Your son should not be knocking on the doors of randomers and running away. He could have killed the man by punching him in the head. At 13 you need to stop him going out if this is what he is doing. The man could have been anyone. What if he had dragged your son into his house? Anything g could have happened. Either way he obviously should not be allowed to roam around the streets. I hope he has learnt his lesson.

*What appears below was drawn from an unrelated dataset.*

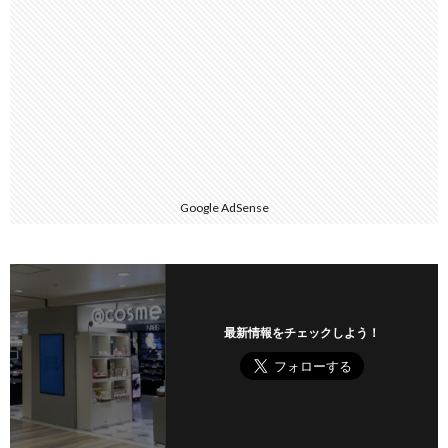
Google AdSense
最新情報をチェックしよう！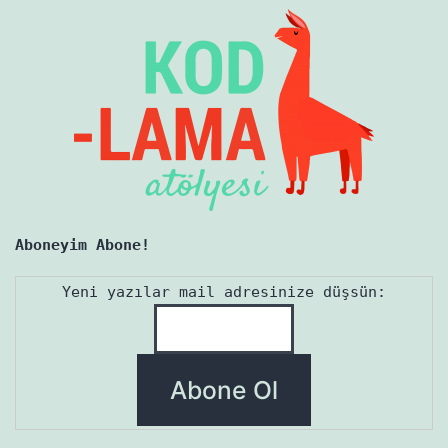
Aboneyim Abone!
Yeni yazılar mail adresinize düşsün:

teenagersandtoddlers · 21/11/2021 07:23

@CovidCorvid I don't know. He seems quiet and withdrawn but I don't know about remorseful. I need to discuss with him again today

OP posts:
GoodnightGrandma · 21/11/2021 07:24

[quote teenagersandtoddlers]@GoodnightGrandma - I asked him if he had been smoking or drinking. He said no but I am not sure. I couldn't smell anything on him but I have wondered recently [/quote]
I could never smell anything either, but I went through his drawers and found a lighter.
He was asking for £5 to buy sweets and chips when out with these mates, because they were getting a bag for £5.

NautaOcts · 21/11/2021 07:25

Does he seem remorseful?
Where did you think he was?

The man taking the bike was hardly unprovoked if they’d been harassing him. I don’t really blame him!

NautaOcts · 21/11/2021 07:26

Sorry cross post about him seeming remorseful.
I’m very sorry for you you must feel very ashamed, I would. It’s not kind and empathetic to harass people like that.

PinkSyCo · 21/11/2021 07:28

So he has to write a letter to the victim, but is he actually sorry OP? Because that would make a big difference in how I would feel about him. Either way I would be grounding him for at least a month and taking his phone off of him too.

ThirdElephant · 21/11/2021 07:31

I don't think he should be going out unsupervised for quite a while, OP.